**⭐ 1. What This Pattern Solves**

Efficient multi-level grouping in ETL pipelines.

Aggregating or collecting values by keys without initializing empty lists/dicts.

Avoids repetitive if key not in dict checks.

Common in analytics pipelines where events/logs are grouped by user, time, or category.

**⭐ 2. SQL Equivalent**

In [0]:
%sql
SELECT user_id, ARRAY_AGG(event) AS events
FROM user_events
GROUP BY user_id;

**⭐ 3. Core Idea**

Automatically initializes missing keys with a default type (list, set, int), simplifying accumulation.

**⭐ 4. Template Code (MEMORIZE THIS)**

In [0]:
from collections import defaultdict

# Single-level grouping
grouped = defaultdict(list)
for key, value in data:
    grouped[key].append(value)

# Multi-level grouping
nested_group = defaultdict(lambda: defaultdict(list))
for outer, inner, value in data:
    nested_group[outer][inner].append(value)

**⭐ 5. Detailed Example**

In [0]:
data = [
    ('Alice', 'click'),
    ('Bob', 'view'),
    ('Alice', 'purchase'),
    ('Bob', 'click'),
]

from collections import defaultdict

events_by_user = defaultdict(list)
for user, event in data:
    events_by_user[user].append(event)

print(events_by_user)

{
    'Alice': ['click', 'purchase'],
    'Bob': ['view', 'click']
}


**⭐ 6. Mini Practice Problems**

Group transaction amounts by account ID using defaultdict.

Count occurrences of each word in a list using defaultdict(int).

Create a nested dictionary of sales per region per month.

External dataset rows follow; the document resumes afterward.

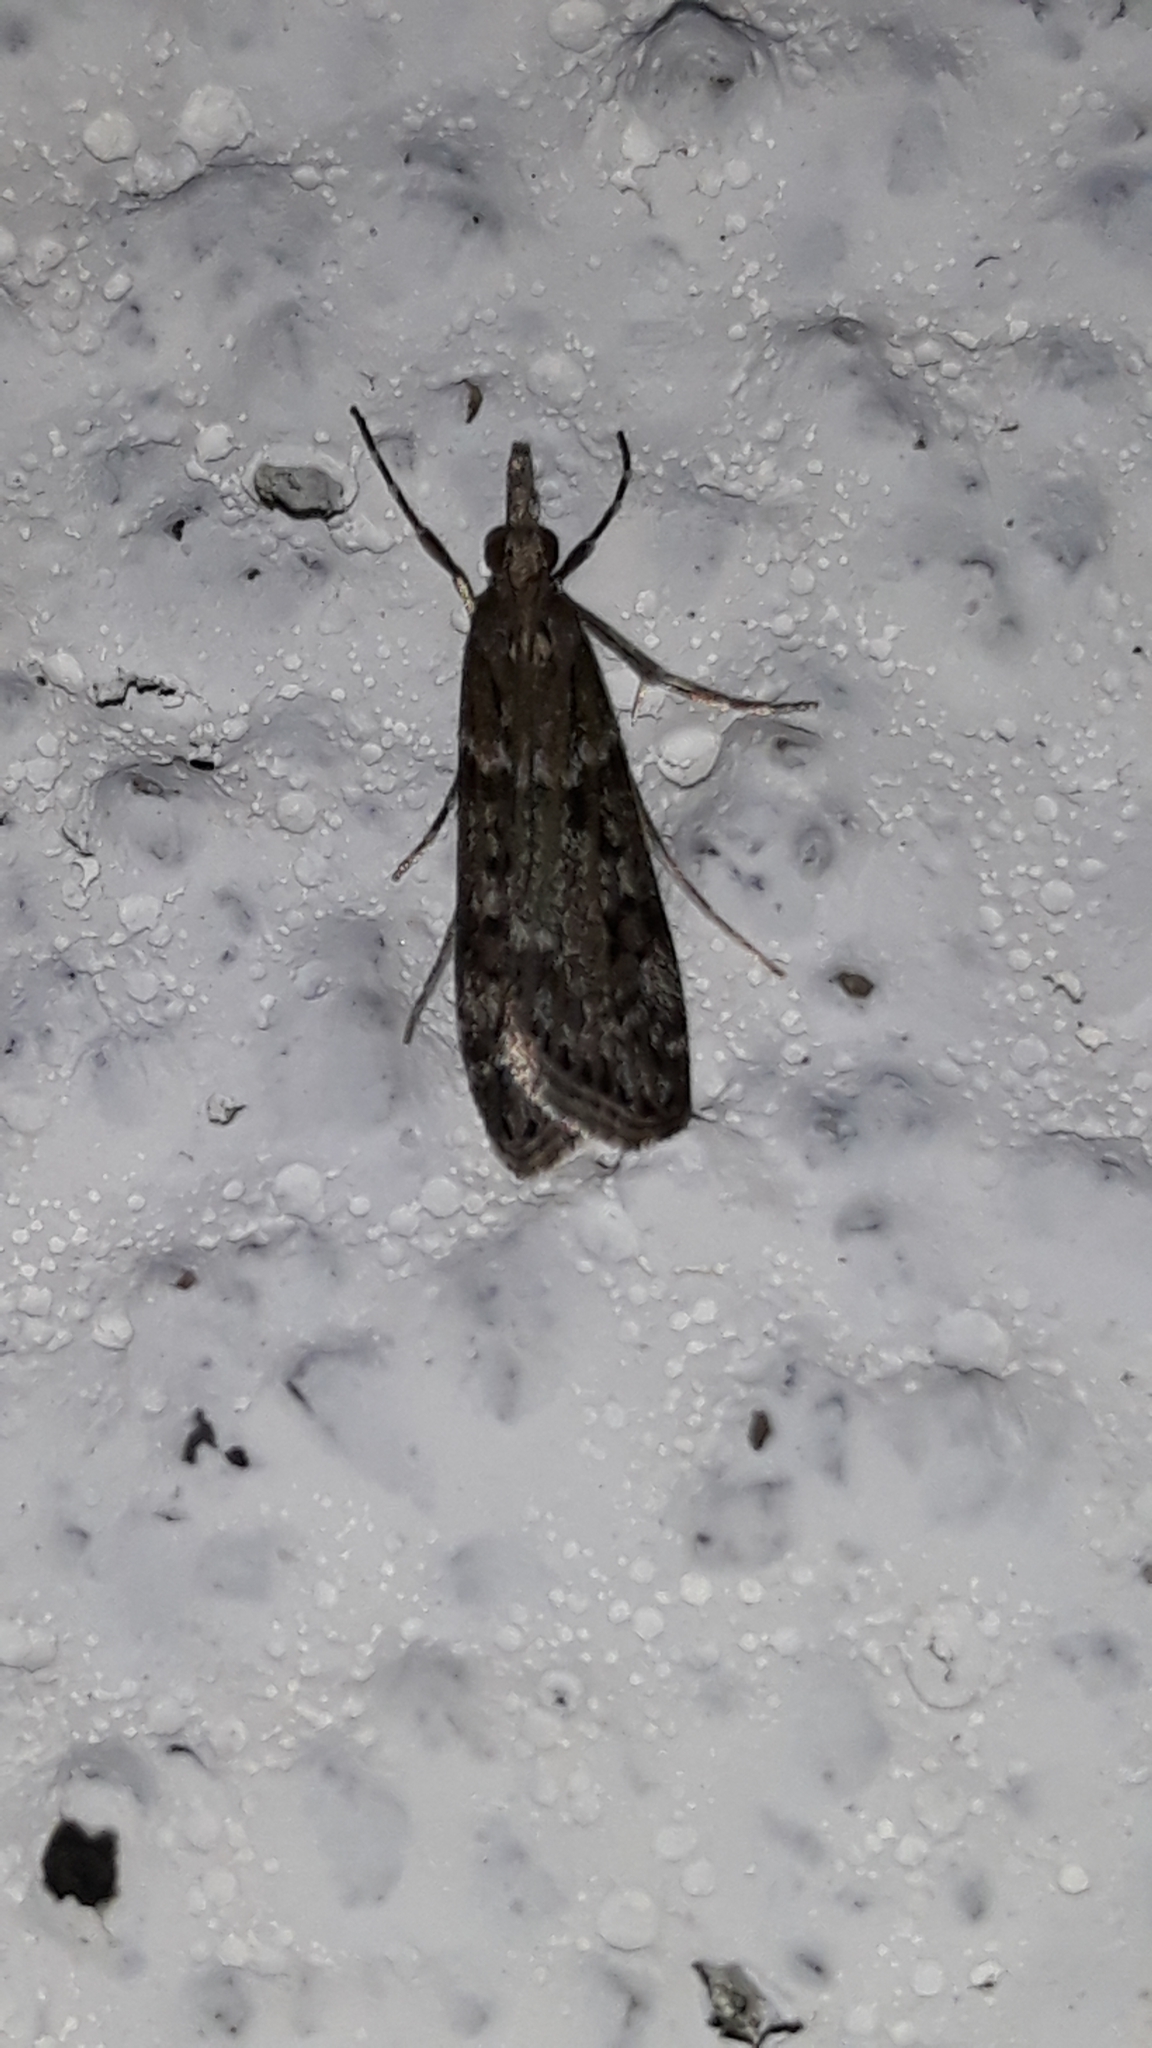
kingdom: Animalia
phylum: Arthropoda
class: Insecta
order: Lepidoptera
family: Crambidae
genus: Nomophila
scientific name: Nomophila noctuella
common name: Rush veneer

**⭐ 7. Full Data Engineering Scenario**

Problem Statement: Collect all page views per user per day from web logs.


In [0]:
"""
Expected Output:

{
  '2025-12-15': {'Alice': ['home', 'checkout'], 'Bob': ['home']},
  '2025-12-16': {'Alice': ['profile']}
}

"""
from collections import defaultdict

logs_by_date = defaultdict(lambda: defaultdict(list))
for date, user, page in web_logs:
    logs_by_date[date][user].append(page)


**⭐ 8. Time & Space Complexity**

Time Complexity: O(n) — one pass through the data.

Space Complexity: O(n) — stores all elements grouped by key.

**⭐ 9. Common Pitfalls & Mistakes**

❌ Using normal dicts with repetitive if key not in dict → verbose and error-prone.
❌ Using mutable default arguments improperly (defaultdict(list) vs dict.setdefault).
✔ Correct: defaultdict automatically handles missing keys.
✔ Use lambda for nested structures to avoid shared mutable objects.